Mortgage Modification vs Refinancing

Mortgage modification is the process of permanently redefining the terms of your original home loan. It is an alternative to refinancing your home loan, which is when you actually get rid of your original home loan and borrow a new one. Home mortgage modification is a way of saving yourself, and your lender, from foreclosure or bankruptcy when your situation has made it impossible for you to make payments. Mortgage refinancing is a way to improve the terms of your loan when your situation has changed for the better.

Specifics of Modification

In order to modify your existing loan, you must make a plea to your lender. The lender does not want you to default on a loan because then it will suffer as well. The lender will take steps to assure that your payments can be made. If the lender accepts the explanation of your situation, then there are many options to choose from that will make your loan more affordable.

  • The lender can allow you to miss a few monthly payments if you promise to make the payments at the end of the term of the loan. This agreement is a good option if you are currently having money problems but are confident that you will have adequate finances in the future.
  • The lender can extend the term of your loan. This would keep the total amount that you pay over the total time the same, but your monthly payments would decrease. If you have a cash flow problem, this option is for you.
  • The bank can lower your interest rate. This would lower your monthly payments, but you would need to pay for a longer period of time.

Specific of Refinancing

When you negotiate a new loan, you are really paying off your old loan with the new money that you are borrowing. You make all of your payments to the new lender on the new loan because the old loan no longer exists. You should consider refinancing your home loan if, when you originally obtained the loan, you were in a worse off financial situation than you currently are.

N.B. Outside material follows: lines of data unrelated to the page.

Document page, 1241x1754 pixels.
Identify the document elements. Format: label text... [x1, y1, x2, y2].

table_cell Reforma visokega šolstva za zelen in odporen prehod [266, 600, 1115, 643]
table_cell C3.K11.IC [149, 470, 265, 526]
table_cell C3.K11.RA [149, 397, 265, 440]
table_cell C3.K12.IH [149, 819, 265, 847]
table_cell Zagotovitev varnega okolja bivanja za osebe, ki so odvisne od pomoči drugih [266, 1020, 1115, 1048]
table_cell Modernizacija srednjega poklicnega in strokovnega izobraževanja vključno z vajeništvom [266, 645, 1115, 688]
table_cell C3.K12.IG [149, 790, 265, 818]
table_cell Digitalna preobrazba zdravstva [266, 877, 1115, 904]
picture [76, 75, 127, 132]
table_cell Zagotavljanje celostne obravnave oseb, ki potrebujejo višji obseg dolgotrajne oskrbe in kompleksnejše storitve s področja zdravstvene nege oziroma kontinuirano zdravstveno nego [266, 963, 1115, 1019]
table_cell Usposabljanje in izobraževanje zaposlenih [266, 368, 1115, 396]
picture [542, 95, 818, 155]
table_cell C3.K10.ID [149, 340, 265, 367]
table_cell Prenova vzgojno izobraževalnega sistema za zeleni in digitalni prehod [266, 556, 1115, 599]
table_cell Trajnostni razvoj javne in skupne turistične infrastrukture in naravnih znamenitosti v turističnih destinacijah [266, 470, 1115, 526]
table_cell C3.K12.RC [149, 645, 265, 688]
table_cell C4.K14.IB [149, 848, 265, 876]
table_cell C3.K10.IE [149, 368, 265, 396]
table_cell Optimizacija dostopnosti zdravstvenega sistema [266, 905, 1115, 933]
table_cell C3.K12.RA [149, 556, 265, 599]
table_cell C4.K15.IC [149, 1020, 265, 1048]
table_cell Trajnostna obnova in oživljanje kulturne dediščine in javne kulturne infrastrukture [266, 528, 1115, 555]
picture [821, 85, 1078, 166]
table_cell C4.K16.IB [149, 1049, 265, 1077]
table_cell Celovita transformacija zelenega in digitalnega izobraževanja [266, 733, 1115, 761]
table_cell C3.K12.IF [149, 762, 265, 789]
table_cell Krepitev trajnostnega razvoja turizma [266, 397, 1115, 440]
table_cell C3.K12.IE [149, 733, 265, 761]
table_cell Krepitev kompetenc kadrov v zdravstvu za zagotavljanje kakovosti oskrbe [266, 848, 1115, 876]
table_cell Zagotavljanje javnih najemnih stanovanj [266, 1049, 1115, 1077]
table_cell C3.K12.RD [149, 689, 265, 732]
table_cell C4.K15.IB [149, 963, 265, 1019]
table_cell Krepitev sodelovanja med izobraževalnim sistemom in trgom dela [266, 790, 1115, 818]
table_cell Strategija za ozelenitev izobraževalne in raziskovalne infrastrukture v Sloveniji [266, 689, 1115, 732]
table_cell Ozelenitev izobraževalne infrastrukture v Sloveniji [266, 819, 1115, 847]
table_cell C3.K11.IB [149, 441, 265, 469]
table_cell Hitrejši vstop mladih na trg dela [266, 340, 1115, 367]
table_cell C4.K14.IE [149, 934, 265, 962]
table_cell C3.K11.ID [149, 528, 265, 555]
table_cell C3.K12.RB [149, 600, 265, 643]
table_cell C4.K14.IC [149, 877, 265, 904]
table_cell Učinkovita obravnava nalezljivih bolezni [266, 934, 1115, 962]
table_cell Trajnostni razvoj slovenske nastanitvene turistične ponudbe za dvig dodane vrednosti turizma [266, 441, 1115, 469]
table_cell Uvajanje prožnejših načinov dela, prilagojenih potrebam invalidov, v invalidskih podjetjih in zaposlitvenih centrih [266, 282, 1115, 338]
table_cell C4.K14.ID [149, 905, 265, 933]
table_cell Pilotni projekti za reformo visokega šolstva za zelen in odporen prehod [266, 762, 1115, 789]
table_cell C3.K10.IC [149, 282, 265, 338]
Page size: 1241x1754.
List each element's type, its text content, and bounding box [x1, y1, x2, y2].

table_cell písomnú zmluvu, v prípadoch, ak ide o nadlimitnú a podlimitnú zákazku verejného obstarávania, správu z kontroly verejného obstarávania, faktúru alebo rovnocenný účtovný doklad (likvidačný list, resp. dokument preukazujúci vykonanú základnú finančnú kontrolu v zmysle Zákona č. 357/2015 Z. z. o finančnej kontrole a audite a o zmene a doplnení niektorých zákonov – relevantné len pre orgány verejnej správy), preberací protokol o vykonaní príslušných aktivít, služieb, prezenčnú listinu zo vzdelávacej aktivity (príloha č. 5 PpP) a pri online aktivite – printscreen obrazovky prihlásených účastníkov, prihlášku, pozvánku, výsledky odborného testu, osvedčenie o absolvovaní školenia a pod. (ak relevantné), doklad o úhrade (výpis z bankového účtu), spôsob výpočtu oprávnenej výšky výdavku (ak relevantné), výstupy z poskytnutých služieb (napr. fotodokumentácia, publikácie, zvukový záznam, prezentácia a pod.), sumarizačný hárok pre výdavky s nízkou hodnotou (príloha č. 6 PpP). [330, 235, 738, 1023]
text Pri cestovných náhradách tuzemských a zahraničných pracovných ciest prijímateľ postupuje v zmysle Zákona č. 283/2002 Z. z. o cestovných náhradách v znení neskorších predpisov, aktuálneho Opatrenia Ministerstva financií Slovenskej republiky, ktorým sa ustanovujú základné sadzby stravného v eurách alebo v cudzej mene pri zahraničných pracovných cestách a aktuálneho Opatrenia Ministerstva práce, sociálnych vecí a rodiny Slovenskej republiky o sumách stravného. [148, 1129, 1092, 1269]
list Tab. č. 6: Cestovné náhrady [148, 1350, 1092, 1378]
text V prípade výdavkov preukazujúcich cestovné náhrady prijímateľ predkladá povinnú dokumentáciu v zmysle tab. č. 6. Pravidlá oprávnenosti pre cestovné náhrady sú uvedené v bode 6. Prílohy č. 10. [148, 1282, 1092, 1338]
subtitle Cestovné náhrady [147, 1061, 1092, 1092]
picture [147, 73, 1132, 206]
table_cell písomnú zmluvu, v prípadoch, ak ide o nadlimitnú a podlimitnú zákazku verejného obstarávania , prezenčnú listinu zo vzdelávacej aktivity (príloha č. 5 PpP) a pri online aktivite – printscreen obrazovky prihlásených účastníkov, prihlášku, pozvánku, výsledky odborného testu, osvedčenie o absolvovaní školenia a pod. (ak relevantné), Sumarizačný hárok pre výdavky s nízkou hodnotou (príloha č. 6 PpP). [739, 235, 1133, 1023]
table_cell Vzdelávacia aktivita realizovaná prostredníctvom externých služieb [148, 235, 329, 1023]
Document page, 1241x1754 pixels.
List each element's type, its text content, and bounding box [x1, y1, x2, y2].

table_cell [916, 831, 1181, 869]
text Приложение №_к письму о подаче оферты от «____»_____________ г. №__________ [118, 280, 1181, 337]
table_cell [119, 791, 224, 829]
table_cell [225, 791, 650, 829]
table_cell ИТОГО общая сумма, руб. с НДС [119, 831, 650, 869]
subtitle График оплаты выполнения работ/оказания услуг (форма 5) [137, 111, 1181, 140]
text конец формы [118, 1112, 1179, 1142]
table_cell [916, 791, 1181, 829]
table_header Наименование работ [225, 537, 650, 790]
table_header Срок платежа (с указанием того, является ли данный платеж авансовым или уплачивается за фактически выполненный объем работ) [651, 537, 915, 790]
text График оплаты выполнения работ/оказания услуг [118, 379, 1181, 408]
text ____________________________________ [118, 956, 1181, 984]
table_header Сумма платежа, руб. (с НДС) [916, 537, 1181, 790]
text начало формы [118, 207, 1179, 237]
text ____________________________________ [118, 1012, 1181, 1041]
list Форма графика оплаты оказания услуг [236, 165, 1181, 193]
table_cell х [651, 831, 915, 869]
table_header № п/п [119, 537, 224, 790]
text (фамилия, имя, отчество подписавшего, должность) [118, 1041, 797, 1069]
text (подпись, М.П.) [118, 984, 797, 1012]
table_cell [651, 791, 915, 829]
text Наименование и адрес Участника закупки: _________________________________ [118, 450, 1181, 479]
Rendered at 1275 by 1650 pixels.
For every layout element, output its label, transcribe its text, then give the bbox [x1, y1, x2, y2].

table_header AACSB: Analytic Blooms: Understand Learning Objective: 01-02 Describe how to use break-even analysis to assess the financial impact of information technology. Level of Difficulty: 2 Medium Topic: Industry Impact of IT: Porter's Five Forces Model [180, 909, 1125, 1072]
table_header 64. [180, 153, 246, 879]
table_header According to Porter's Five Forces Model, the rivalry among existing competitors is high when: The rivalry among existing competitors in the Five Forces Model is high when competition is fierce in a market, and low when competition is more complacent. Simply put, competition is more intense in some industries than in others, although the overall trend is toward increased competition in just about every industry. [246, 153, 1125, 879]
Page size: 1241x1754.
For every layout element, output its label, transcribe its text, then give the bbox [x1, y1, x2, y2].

  • If your credit score has improved significantly since you purchased your original loan, refinancing will allow you to qualify for better rates. You are no longer as high a risk to the lender, therefore the lender will offer you a better deal.
  • If you have a fixed rate loan and the market interest rate has dropped, refinancing can provide you with a loan that meets the new market rate.  Your monthly payments will decrease.
  • If you have an adjustable rate mortgage and the market interest rate is projected to decrease, switching to a fixed rate will allow you to lock in the low rate while avoiding the uncertainty of future increases.